Department of Gynaecology, Jinan Maternity and Child Care Hospital, Jinan, Shandong, P.R. China.
Cancer Invest. 2024 Sep;42(8):726-739. doi: 10.1080/07357907.2024.2395014. Epub 2024 Aug 27.
The role of tweety homolog 3 (TTYH3) has been studied in several cancers, including hepatocellular carcinoma, cholangiocarcinoma, and gastric cancer. The results showed that TTYH3 is highly expression in cervical cancer tissues and cells and high TTYH3 expression correlates with poor prognosis in patients with cervical cancer. TTYH3 markedly reduced the apoptosis rate and promoted proliferation, migration, and invasion. Silencing of TTYH3 has been shown to have an inhibitory effect on cervical cancer progression. Moreover, TTYH3 enhanced EMT and activated Wnt/β-catenin signaling. Furthermore, TTYH3 knockdown inhibited the tumor growth in vivo. In conclusion, TTYH3 promoted cervical cancer progression by activating the Wnt/β-catenin signaling.
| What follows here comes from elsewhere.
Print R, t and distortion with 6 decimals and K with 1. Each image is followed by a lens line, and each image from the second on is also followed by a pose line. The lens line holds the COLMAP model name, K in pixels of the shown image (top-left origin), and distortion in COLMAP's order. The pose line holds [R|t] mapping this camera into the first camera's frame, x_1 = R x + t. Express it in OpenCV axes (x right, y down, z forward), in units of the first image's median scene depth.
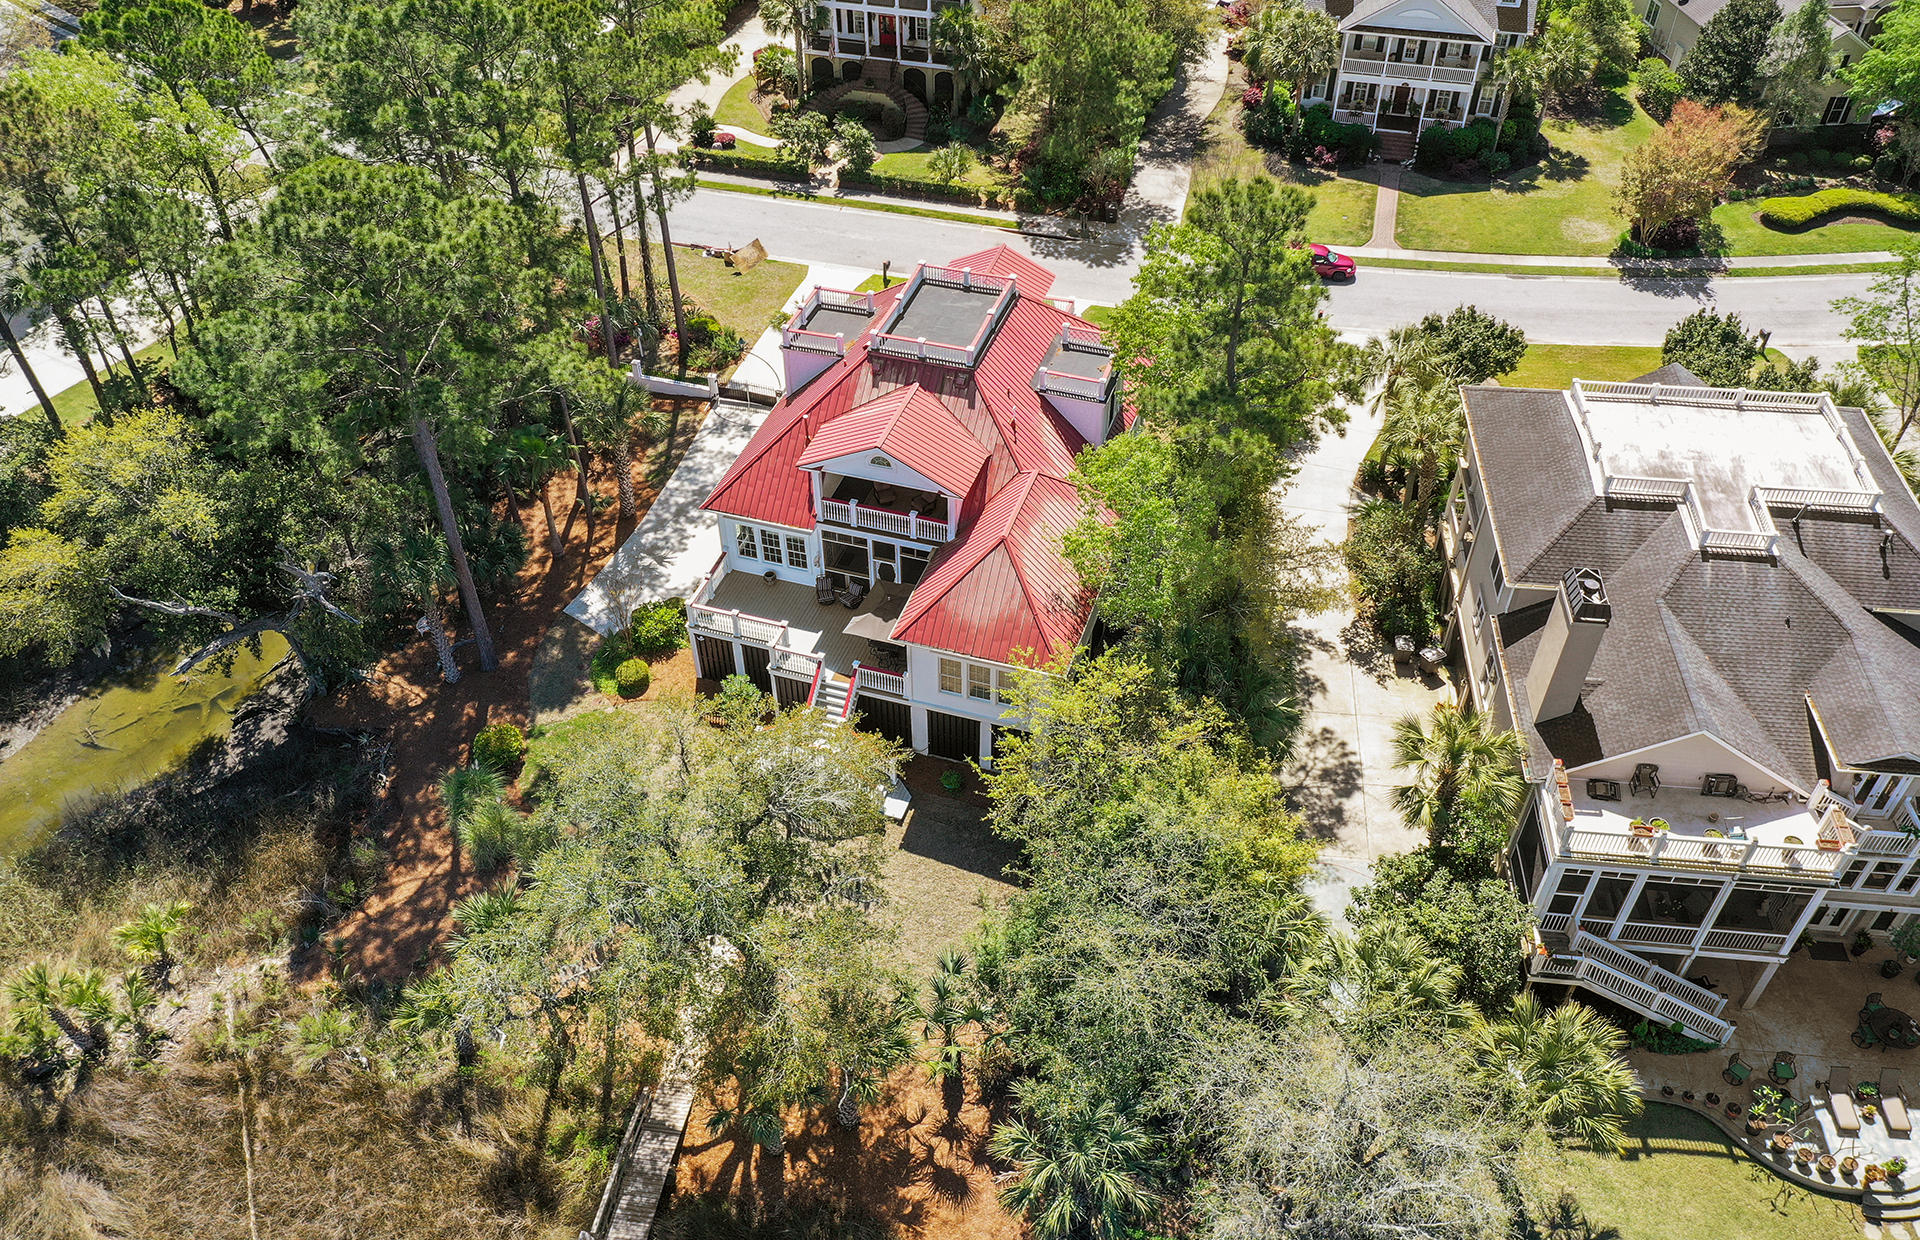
lens RADIAL K [[1529.3, 0, 960.0], [0, 1529.3, 620.0], [0, 0, 1]] dist [-0.029528, -0.002587]
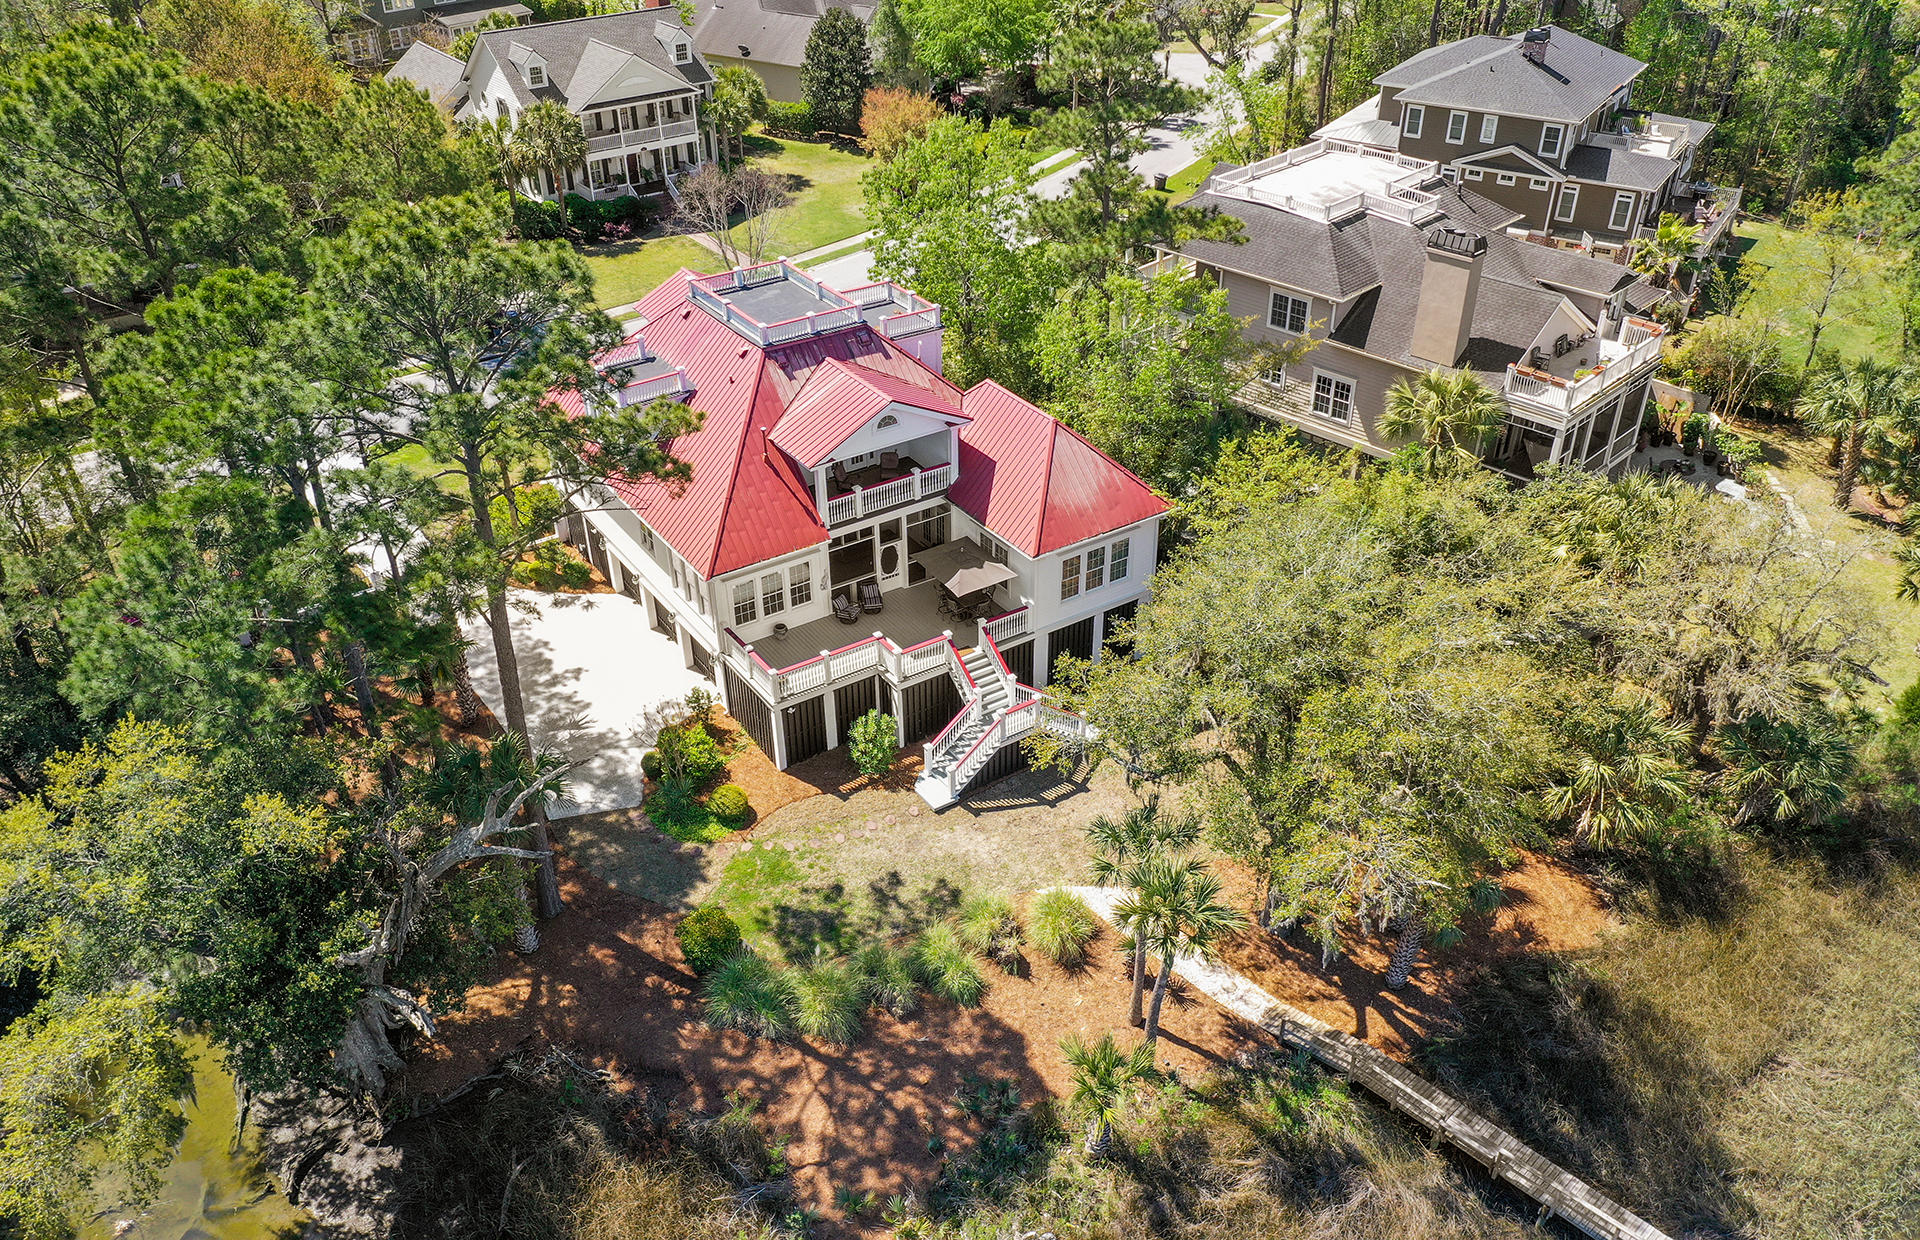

Tweety 同源物 3(TTYH3)的作用在几种癌症中进行了研究,包括肝细胞癌、胆管癌和胃癌。结果表明,TTYH3 在宫颈癌组织和细胞中高度表达,高表达 TTYH3 与宫颈癌患者预后不良相关。TTYH3 明显降低了细胞凋亡率并促进了增殖、迁移和侵袭。沉默 TTYH3 已被证明对宫颈癌的进展具有抑制作用。此外,TTYH3 增强了 EMT 并激活了 Wnt/β-catenin 信号通路。此外,TTYH3 敲低抑制了体内肿瘤生长。总之,TTYH3 通过激活 Wnt/β-catenin 信号通路促进了宫颈癌的进展。